**What you have to do:** Please copy the part of the employment application statement that opens with the words "I AUTHORIZE INVESTIGATION" and closes with "OF MY EMPLOYMENT.", swapping "TRADE SECRETS" for "CONFIDENTIAL PROCESSES".
____ Text under study
I CERTIFY THAT THE FACTS CONTAINED IN THIS APPLICATION ARE TRUE AND COMPLETE TO THE BEST OF MY KNOWLEDGE AND UNDERSTAND THAT, IF EMPLOYED, FALSE STATEMENTS ON THIS APPLICATION SHALL BE GROUNDS FOR DISMISSAL.

I AUTHORIZE INVESTIGATION OF ALL STATEMENTS CONTAINED IN THIS APPLICATION AND THE REFERENCES LISTED ABOVE TO GIVE YOU ANY AND ALL INFORMATION CONCERNING MY EDUCATION, PREVIOUS EMPLOYMENT, WORK HABITS, CHARACTER, AND/OR SKILLS, ARREST AND CONVICTION RECORD, AND ANY OTHER PERTINENT INFORMATION THEY MAY HAVE CONCERNING ME. I HEREBY AUTHORIZE YOU TO CONTACT ANY AND ALL FORMER EMPLOYERS, SCHOOLS, RERFERENCES, AND PERSONS NAMED IN THIS APPLICATION OR ANY LAW ENFORCEMENT AGENDY, AND I HEREBY RELEASE SAID PARTIES FROM ANY AND ALL LIABILITY WHATSOEVER FOR PROVIDING YOU WITH SUCH INFORMATION. A COPY OF THIS APPLICATION ON WHICH MY SIGNATURE APPEARS SHALL BE EFFECTIVE FOR THE RELEASE OF THE INFORMATION REQUESTED HEREIN.

I AGREE NOT TO DISCLOSE OR PERMIT DISCLOSURE OF ANY FINANCIAL OR PROPRIETARY INFORMATION OR TRADE SECRETS OF THE EMPLOYER THAT MAY BE LEARNED DURING THE COURSE OF MY EMPLOYMENT.
________
____ Extracted information
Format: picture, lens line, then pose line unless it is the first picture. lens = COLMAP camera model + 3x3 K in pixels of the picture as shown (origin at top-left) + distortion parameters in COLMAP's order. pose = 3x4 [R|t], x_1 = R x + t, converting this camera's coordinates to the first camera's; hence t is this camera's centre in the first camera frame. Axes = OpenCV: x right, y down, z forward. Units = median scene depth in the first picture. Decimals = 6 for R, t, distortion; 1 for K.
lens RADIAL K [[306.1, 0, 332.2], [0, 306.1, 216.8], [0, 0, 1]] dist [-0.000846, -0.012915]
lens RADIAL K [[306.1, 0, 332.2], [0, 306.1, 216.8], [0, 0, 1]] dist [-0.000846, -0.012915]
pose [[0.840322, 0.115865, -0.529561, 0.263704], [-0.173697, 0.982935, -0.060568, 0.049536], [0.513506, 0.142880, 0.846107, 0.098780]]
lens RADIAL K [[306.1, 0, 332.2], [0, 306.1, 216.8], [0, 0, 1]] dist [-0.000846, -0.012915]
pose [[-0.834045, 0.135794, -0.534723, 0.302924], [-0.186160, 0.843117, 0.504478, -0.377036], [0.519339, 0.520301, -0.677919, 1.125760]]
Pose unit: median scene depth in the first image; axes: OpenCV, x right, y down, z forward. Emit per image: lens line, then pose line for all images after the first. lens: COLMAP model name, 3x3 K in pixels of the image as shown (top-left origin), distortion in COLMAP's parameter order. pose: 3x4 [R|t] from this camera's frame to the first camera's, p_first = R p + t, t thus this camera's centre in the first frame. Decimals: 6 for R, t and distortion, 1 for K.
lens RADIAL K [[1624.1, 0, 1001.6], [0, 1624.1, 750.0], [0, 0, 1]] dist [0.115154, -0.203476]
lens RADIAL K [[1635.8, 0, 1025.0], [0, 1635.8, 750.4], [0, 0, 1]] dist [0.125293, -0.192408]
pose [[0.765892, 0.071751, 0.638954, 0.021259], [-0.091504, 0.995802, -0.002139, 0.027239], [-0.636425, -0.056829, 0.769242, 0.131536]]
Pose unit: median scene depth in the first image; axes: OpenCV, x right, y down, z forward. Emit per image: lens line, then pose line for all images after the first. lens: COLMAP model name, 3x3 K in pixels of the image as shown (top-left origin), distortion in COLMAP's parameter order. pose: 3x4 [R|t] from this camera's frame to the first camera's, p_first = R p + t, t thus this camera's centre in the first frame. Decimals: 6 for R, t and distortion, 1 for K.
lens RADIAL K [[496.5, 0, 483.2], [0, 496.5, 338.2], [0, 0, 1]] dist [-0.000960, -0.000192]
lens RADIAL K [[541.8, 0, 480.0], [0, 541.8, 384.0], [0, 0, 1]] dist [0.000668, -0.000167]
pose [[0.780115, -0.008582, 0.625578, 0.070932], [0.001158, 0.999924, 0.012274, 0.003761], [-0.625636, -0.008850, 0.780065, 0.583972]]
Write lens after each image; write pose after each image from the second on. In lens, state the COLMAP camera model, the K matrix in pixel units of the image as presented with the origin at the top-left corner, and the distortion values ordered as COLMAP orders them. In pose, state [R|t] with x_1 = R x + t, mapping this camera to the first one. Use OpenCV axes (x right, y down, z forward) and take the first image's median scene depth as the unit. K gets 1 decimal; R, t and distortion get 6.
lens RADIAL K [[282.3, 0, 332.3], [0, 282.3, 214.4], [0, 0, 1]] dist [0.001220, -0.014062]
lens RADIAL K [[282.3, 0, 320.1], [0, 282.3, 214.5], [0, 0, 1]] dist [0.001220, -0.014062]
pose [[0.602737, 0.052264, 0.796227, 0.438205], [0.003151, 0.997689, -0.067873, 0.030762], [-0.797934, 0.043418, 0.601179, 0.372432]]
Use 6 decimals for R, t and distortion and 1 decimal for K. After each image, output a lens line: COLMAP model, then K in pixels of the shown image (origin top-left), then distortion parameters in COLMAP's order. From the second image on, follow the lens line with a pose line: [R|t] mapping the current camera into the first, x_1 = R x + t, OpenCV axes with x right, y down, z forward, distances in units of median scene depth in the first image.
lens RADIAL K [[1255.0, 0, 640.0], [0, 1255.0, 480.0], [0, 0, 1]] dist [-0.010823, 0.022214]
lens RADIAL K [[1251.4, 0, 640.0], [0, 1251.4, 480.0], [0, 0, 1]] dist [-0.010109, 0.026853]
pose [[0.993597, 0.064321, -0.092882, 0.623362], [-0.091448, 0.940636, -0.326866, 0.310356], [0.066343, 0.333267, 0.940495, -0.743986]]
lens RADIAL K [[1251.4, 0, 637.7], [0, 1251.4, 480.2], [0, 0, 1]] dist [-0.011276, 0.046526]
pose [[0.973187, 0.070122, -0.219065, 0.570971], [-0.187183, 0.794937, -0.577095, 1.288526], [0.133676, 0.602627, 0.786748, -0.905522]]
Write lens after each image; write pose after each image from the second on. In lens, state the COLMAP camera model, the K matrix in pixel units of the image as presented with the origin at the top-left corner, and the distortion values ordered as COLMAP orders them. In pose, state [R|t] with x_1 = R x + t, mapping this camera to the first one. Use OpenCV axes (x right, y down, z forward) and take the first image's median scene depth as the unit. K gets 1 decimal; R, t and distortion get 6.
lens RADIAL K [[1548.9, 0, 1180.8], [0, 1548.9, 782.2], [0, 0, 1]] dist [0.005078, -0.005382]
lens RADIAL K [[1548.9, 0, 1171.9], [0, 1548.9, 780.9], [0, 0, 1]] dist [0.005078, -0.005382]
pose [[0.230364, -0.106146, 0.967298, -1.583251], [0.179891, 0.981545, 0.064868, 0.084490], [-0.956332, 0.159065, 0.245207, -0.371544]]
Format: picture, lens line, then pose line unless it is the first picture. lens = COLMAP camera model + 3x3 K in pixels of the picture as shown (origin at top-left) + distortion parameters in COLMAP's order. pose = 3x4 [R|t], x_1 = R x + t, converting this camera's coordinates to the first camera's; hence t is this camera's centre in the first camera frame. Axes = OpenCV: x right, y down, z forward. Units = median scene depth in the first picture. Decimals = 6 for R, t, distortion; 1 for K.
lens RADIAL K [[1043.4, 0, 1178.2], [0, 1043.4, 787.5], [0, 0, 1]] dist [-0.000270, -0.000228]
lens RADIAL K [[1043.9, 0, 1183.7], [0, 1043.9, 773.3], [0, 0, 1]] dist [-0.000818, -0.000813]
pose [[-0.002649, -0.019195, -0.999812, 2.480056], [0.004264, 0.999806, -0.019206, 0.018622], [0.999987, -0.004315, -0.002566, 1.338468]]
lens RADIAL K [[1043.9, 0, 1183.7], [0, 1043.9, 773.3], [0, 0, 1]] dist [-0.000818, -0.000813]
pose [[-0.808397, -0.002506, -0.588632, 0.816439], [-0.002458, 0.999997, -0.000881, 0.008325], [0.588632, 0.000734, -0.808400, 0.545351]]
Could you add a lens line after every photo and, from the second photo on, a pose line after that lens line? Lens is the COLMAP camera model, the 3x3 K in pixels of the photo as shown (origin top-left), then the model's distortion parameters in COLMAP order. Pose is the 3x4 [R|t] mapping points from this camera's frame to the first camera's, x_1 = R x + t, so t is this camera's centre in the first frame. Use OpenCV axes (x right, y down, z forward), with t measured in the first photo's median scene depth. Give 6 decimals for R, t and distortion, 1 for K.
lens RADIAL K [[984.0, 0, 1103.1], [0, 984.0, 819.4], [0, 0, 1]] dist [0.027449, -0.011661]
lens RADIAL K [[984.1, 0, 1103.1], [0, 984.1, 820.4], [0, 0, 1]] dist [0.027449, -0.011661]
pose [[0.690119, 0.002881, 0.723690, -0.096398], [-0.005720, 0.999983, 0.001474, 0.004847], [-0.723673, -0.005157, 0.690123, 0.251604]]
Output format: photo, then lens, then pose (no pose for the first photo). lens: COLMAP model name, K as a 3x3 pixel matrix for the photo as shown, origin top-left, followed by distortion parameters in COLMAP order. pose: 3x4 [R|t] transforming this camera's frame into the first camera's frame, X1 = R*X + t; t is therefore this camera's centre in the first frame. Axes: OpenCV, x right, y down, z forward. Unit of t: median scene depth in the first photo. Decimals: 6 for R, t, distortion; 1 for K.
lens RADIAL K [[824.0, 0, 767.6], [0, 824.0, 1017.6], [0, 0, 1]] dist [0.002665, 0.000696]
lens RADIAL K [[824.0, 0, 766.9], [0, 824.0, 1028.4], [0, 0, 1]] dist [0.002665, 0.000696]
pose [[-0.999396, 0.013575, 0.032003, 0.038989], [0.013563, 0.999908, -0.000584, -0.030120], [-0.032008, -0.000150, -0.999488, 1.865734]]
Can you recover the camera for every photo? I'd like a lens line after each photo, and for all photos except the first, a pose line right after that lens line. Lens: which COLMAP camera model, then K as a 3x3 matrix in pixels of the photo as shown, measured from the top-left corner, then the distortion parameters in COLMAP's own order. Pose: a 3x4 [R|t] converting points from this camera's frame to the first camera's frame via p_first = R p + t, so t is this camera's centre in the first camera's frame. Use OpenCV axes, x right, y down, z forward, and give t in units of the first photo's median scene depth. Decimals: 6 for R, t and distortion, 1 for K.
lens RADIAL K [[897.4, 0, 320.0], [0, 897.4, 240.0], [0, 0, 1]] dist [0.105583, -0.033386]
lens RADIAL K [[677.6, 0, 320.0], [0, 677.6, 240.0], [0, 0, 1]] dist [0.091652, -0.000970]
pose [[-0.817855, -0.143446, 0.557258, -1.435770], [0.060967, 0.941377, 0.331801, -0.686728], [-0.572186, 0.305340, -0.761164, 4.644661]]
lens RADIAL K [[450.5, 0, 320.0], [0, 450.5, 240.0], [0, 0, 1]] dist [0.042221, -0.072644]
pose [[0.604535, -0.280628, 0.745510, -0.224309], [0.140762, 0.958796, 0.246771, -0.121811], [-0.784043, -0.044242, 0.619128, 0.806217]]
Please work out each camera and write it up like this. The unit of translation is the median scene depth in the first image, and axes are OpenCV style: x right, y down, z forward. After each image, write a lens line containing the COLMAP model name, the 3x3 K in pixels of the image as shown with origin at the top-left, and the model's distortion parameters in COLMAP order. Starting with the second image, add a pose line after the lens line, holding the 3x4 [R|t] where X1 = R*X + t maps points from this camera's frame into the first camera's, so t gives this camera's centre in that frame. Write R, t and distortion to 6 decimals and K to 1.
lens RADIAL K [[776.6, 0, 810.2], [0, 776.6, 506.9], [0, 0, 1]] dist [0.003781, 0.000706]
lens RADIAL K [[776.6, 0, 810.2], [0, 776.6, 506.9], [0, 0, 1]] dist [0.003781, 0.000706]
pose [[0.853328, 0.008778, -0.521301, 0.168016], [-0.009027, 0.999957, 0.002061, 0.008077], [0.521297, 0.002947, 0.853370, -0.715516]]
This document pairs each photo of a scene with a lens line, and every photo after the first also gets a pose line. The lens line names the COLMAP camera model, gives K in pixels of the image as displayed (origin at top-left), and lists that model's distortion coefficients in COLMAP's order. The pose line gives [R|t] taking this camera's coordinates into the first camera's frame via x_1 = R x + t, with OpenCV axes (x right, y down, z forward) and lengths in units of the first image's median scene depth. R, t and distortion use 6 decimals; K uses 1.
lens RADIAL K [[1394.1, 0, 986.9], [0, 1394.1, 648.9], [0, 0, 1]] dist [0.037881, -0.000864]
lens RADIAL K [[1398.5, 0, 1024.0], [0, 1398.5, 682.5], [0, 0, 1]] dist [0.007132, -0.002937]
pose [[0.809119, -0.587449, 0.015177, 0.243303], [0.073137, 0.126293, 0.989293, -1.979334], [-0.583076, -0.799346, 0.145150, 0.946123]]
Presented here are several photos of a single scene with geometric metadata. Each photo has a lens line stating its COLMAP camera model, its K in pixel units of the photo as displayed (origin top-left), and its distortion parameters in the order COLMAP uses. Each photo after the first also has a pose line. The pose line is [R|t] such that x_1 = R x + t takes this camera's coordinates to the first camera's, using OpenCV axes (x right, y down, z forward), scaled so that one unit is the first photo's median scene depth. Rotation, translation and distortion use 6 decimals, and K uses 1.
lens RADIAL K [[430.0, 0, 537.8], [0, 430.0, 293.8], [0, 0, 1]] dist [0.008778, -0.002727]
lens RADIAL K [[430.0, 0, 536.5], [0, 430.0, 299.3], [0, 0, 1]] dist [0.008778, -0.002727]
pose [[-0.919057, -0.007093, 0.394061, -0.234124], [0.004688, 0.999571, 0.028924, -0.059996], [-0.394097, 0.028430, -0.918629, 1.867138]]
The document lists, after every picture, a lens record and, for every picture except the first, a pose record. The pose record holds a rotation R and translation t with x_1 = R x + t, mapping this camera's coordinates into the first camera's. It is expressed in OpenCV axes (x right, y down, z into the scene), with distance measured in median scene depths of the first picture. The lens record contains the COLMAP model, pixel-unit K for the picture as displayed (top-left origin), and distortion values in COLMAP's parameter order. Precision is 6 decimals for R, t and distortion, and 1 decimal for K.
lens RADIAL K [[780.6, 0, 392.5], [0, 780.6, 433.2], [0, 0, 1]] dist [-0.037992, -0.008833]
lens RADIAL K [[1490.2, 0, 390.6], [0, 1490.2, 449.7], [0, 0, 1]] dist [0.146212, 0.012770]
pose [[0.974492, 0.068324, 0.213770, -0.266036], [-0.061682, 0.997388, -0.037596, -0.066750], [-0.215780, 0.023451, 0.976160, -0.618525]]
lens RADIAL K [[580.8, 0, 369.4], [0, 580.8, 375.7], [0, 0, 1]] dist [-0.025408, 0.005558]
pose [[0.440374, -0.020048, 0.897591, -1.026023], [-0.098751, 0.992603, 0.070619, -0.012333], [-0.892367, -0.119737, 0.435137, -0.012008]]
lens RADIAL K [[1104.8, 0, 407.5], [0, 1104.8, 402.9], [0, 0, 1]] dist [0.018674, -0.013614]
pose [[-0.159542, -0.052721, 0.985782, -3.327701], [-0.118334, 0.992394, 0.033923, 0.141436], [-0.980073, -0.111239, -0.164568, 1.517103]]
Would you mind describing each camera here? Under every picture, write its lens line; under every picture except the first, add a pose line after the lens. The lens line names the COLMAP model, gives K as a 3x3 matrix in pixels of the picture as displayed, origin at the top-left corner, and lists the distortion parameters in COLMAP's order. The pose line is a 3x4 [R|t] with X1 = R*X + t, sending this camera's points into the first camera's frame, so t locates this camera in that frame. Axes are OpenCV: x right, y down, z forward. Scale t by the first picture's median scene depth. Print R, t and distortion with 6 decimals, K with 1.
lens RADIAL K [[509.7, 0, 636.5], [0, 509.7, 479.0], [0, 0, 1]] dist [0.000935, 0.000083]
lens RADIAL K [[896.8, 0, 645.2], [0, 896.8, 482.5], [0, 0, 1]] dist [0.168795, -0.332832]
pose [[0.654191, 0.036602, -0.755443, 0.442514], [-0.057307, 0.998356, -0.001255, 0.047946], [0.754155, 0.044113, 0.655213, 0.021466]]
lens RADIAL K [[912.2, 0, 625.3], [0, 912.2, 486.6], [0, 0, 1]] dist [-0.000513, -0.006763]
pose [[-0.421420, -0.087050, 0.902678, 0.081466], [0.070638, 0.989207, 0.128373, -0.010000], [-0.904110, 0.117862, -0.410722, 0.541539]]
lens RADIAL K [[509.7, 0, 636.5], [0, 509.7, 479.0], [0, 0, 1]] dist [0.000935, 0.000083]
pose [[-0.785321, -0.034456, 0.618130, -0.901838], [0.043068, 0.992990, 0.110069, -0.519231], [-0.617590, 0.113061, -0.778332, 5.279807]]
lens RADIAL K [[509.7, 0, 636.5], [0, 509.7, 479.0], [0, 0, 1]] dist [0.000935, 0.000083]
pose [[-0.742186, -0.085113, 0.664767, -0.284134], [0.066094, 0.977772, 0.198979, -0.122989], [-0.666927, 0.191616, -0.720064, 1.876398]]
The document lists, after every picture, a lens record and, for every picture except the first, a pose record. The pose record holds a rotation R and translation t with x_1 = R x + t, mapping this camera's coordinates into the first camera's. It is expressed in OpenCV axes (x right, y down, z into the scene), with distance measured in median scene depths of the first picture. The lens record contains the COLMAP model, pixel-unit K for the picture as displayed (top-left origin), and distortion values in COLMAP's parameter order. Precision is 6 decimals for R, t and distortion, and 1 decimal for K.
________
**Result:**
I AUTHORIZE INVESTIGATION OF ALL STATEMENTS CONTAINED IN THIS APPLICATION AND THE REFERENCES LISTED ABOVE TO GIVE YOU ANY AND ALL INFORMATION CONCERNING MY EDUCATION, PREVIOUS EMPLOYMENT, WORK HABITS, CHARACTER, AND/OR SKILLS, ARREST AND CONVICTION RECORD, AND ANY OTHER PERTINENT INFORMATION THEY MAY HAVE CONCERNING ME. I HEREBY AUTHORIZE YOU TO CONTACT ANY AND ALL FORMER EMPLOYERS, SCHOOLS, RERFERENCES, AND PERSONS NAMED IN THIS APPLICATION OR ANY LAW ENFORCEMENT AGENDY, AND I HEREBY RELEASE SAID PARTIES FROM ANY AND ALL LIABILITY WHATSOEVER FOR PROVIDING YOU WITH SUCH INFORMATION. A COPY OF THIS APPLICATION ON WHICH MY SIGNATURE APPEARS SHALL BE EFFECTIVE FOR THE RELEASE OF THE INFORMATION REQUESTED HEREIN.

I AGREE NOT TO DISCLOSE OR PERMIT DISCLOSURE OF ANY FINANCIAL OR PROPRIETARY INFORMATION OR CONFIDENTIAL PROCESSES OF THE EMPLOYER THAT MAY BE LEARNED DURING THE COURSE OF MY EMPLOYMENT.